For the material that follows, list every line containing the word "rest".

- - - - -

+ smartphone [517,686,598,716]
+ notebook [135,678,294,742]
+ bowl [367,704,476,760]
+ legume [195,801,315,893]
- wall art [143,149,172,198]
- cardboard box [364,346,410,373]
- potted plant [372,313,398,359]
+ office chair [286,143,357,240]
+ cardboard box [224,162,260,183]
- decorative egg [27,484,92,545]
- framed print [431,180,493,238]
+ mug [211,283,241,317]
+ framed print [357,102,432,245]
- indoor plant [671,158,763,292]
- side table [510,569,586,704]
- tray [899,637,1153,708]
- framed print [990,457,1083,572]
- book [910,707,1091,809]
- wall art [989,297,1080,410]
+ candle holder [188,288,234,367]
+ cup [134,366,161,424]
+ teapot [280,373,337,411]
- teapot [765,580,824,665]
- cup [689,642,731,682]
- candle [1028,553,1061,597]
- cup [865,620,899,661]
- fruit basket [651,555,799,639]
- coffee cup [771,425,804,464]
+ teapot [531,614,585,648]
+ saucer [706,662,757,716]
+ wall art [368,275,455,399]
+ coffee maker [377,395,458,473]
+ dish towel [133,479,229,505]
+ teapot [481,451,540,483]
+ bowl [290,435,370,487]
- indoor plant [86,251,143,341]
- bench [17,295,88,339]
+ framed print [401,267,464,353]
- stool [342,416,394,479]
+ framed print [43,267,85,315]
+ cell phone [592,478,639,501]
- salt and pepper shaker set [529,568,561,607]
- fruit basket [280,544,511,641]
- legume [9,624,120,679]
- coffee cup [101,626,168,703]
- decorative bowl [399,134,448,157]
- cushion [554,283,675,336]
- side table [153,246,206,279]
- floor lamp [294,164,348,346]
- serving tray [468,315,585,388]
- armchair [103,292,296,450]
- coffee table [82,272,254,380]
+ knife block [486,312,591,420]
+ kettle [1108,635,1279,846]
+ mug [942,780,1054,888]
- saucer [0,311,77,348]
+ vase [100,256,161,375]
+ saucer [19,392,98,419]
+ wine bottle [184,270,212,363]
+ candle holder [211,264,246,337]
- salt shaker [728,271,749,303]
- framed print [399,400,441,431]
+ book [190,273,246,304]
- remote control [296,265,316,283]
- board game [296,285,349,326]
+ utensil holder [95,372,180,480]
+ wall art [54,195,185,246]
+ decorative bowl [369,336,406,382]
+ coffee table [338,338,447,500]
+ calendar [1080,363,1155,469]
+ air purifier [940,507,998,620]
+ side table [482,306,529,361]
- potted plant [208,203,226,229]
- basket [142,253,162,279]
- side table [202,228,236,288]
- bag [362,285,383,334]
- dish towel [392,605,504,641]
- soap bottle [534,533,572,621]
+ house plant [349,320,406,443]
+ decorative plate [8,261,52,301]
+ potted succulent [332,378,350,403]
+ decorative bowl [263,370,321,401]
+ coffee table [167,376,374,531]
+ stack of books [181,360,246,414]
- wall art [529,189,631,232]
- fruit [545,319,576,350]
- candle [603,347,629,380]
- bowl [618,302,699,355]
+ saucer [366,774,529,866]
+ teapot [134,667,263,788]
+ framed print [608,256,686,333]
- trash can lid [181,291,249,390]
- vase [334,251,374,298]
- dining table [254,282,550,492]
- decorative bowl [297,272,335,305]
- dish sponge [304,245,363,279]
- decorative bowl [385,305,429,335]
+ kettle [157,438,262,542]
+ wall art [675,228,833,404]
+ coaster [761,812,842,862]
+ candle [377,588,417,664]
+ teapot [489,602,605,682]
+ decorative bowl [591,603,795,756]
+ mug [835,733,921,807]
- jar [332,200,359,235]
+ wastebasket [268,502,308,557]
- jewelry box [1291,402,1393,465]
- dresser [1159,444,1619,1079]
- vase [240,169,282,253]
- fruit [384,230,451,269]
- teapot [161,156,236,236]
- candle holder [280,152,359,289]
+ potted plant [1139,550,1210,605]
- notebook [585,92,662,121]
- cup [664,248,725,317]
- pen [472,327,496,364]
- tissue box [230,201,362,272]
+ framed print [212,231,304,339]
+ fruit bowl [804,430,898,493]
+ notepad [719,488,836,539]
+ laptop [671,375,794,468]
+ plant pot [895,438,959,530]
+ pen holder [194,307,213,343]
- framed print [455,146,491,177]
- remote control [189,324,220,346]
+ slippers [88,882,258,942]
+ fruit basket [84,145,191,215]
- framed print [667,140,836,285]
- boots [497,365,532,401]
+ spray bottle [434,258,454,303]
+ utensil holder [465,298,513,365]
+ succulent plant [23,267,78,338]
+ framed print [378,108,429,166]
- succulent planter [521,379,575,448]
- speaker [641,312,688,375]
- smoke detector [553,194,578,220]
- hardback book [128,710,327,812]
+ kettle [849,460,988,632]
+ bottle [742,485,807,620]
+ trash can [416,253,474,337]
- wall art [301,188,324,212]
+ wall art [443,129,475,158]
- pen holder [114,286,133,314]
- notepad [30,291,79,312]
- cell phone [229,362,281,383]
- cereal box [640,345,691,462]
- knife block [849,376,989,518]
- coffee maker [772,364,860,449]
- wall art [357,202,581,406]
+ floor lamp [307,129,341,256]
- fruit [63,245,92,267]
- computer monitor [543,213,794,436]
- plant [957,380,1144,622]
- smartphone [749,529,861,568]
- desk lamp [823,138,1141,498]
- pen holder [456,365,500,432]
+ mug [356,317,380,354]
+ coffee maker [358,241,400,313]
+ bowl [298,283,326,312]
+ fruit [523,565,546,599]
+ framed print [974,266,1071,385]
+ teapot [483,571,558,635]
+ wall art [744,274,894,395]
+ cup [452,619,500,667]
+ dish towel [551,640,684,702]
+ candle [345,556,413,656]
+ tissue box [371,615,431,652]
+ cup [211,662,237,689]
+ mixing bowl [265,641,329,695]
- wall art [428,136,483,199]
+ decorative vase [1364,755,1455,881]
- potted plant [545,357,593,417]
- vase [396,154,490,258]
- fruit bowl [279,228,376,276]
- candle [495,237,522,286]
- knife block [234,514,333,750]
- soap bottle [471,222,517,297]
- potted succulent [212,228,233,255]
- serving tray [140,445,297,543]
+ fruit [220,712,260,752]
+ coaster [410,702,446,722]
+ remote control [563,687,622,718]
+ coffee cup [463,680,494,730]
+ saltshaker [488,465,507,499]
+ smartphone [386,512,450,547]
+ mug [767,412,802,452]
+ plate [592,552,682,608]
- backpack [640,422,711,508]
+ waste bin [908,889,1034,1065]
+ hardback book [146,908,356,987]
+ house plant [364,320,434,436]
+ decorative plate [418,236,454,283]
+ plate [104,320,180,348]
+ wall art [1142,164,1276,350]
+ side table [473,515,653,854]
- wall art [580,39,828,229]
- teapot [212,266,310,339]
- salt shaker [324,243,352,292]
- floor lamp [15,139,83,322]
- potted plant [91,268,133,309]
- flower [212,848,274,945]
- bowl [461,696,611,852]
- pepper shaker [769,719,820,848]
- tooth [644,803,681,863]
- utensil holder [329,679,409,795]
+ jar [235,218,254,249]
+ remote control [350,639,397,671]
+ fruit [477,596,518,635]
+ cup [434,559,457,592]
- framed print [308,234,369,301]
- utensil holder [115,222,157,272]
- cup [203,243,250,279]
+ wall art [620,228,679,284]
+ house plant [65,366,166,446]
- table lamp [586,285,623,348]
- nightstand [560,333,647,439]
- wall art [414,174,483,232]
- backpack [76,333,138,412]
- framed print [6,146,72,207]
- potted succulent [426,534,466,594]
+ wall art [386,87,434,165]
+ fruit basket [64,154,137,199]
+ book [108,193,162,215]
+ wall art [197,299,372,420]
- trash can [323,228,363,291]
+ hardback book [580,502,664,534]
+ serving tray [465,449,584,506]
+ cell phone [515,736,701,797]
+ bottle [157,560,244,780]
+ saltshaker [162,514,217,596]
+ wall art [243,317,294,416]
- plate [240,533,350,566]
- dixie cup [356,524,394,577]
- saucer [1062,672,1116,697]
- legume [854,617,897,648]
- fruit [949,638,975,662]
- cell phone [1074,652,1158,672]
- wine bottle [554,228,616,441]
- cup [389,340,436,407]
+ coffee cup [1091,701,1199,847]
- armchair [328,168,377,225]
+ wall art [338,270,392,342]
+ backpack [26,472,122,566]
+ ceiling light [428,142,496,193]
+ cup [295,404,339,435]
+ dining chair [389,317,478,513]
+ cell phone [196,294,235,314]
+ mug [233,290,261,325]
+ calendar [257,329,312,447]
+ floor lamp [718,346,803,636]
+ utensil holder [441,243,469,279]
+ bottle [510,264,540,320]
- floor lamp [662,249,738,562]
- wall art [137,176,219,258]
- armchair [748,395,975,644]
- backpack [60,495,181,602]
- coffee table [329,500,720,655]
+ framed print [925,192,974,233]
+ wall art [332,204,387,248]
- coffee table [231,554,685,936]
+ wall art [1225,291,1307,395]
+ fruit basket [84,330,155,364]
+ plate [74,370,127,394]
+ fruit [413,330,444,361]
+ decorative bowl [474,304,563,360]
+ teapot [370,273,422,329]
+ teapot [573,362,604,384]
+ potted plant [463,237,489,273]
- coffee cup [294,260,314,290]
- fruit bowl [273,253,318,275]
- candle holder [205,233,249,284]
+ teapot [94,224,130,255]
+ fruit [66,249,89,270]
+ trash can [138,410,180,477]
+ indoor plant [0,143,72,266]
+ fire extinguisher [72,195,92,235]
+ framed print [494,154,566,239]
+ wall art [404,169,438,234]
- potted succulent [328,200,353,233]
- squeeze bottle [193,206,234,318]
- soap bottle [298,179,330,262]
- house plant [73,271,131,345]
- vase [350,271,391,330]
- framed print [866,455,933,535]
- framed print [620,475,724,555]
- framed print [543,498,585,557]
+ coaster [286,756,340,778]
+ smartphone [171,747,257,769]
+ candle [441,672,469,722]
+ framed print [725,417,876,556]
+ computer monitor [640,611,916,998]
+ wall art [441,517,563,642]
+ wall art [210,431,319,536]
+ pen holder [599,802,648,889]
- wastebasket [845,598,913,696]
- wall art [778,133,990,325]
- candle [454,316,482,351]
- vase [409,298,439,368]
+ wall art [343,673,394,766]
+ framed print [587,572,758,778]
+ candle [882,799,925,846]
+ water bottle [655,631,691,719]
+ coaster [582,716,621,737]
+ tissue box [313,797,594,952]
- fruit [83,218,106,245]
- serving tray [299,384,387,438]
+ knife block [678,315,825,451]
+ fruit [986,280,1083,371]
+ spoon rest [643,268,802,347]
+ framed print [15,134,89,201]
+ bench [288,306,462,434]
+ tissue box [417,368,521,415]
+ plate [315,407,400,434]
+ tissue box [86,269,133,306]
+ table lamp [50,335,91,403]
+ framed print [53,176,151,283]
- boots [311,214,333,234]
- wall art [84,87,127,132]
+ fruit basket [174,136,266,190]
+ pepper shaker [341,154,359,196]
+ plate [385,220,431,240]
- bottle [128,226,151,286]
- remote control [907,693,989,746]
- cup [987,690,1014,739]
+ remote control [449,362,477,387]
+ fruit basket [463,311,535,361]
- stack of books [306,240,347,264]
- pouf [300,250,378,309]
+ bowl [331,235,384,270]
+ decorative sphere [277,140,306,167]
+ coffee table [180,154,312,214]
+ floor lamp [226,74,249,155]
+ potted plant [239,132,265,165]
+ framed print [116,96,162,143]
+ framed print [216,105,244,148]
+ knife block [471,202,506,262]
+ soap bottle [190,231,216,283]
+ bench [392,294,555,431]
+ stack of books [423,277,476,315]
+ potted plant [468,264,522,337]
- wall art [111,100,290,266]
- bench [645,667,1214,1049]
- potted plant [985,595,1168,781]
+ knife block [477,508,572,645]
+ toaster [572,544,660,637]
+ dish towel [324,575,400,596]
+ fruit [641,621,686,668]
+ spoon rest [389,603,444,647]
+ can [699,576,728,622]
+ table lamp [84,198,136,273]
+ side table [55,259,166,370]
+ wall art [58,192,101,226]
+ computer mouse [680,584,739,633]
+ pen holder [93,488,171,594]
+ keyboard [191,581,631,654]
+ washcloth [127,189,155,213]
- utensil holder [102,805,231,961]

- - - - -

## ANSWER:
+ spoon rest [643,268,802,347]
+ spoon rest [389,603,444,647]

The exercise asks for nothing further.